Accès à la profession d’avocat: les députés en passe d’adopter des amendements controversés

Abdellatif Ouahbi, ministre de la Justice.

Revue de presseLe projet de loi 66.23, qui modernise l’exercice de la profession d’avocat au Maroc, suscite un vif débat à la Chambre des représentants. Alors que la majorité et l’opposition s’accordent sur l’idée d’ouvrir le barreau à de nouvelles catégories professionnelles, les désaccords persistent sur les conditions d’accès, notamment l’exigence d’un doctorat pour les fonctionnaires de l’État. Cet article est une revue de presse tirée du quotidien Al Ahdath Al Maghribia.

Le 13/05/2026 à 18h14

Les associations professionnelles ont réussi à convaincre la majorité et l’opposition à la Chambre des représentants d’intégrer dans le projet de loi 66.23, relatif à la profession d’avocat, des dispositions ouvrant la voie à d’autres catégories professionnelles liées au droit. Mais les désaccords persistent sur les conditions d’accès. Le projet de loi, qui vise à moderniser la profession d’avocat au Maroc, fait en effet l’objet de vifs débats à la Chambre des représentants, rapporte le quotidien Al Ahdath Al Maghribia de ce jeudi 14 mai. Plusieurs amendements, portés par la majorité et l’opposition, proposent d’élargir l’accès à la profession d’avocat à des fonctionnaires de l’État exerçant des métiers juridiques, ainsi qu’à des employés des greffes. Ces propositions, soutenues par des syndicats et des associations professionnelles, pourraient aboutir à une réforme majeure du secteur.

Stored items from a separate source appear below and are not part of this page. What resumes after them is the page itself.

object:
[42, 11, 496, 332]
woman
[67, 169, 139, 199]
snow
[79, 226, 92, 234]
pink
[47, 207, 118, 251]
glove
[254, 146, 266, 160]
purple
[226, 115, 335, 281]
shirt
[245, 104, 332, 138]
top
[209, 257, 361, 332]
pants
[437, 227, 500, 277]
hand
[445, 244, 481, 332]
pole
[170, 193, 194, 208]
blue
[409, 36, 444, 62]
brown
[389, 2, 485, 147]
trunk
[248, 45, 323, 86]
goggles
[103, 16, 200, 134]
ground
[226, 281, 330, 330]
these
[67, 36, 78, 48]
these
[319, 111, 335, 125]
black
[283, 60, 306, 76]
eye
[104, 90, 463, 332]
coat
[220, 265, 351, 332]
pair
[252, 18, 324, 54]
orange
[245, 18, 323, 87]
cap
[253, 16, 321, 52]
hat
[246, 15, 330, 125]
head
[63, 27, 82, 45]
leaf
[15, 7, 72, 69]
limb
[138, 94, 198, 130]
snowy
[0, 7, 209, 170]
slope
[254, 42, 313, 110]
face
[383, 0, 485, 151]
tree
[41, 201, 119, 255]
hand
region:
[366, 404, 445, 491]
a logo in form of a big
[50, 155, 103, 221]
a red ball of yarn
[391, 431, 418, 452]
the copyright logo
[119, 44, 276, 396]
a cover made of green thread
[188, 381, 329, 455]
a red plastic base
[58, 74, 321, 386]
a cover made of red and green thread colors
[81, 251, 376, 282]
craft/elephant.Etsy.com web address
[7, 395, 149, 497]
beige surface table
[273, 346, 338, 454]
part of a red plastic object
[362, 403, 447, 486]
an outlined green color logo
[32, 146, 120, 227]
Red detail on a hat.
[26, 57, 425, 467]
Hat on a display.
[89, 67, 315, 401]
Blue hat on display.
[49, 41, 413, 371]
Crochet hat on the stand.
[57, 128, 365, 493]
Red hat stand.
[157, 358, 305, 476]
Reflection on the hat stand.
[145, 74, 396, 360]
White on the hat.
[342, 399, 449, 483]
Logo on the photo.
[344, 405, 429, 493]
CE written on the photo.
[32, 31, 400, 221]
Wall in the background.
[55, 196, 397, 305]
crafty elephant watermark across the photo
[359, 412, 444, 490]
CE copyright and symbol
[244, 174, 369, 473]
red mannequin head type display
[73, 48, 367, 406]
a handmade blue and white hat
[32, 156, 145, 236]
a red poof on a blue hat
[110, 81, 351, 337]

Dans le cadre des modifications apportées au texte initial, la majorité parlementaire a demandé que les fonctionnaires de l’État exerçant des métiers juridiques puissent intégrer le barreau, à condition d’être titulaires d’un doctorat. Une position partagée par l’opposition socialiste, qui propose cependant de limiter cette possibilité aux détenteurs d’un master. Le ministre de la Justice, Abdelatif Ouahbi, s’est déclaré favorable à l’idée d’ouvrir la profession aux professeurs d’université, à condition qu’ils soient en disponibilité, lit-on dans Al Ahdath Al Maghribia. «Si j’étais avocat, je me suiciderais si un professeur d’université venait concurrencer mon activité», a-t-il déclaré, tout en reconnaissant que leur présence dans les tribunaux pourrait «élever le niveau des débats juridiques». Il a également souligné que cette expérience existait déjà au sein de la Cour pénale internationale, où des universitaires occupent des postes clés.

En revanche, le ministre n’a pas manifesté le même enthousiasme pour l’intégration des employés des greffes. «Ils connaissent les rouages des tribunaux, mais leur intégration dans le barreau n’est pas justifiée», a-t-il estimé. Les syndicats des greffiers, eux, «ne l’entendent pas de cette oreille», écrit le quotidien, selon lequel «plusieurs organisations professionnelles ont proposé que les employés des greffes puissent accéder à la profession d’avocat, sous conditions strictes: être titulaire d’un doctorat en droit ou en charia, avoir au moins 15 ans d’expérience, ne pas dépasser 55 ans, et occuper un poste de haut niveau dans l’administration judiciaire».

Ces revendications, portées lors de plusieurs rencontres avec les autorités, pourraient aboutir à un compromis, lit-on dans Al Ahdath Al Maghribia. «Le gouvernement pourrait accepter ces amendements si un consensus est trouvé», a indiqué une source proche des négociations au quotidien. Cependant, un point de friction subsiste: la condition de doctorat pour accéder à la profession. Certains députés estiment que cette exigence est trop restrictive, alors que l’accès à la profession d’avocat se fait traditionnellement avec un master. «Exiger un doctorat revient à fermer la porte à de nombreux juristes compétents», a critiqué un membre de l’opposition. Alors que les débats se poursuivent, le projet de loi 66.23 pourrait prochainement être adopté en commission, avant d’être soumis au vote en séance plénière. Une question demeure en suspens: les députés parviendront-ils à concilier les différentes exigences pour aboutir à une réforme équilibrée?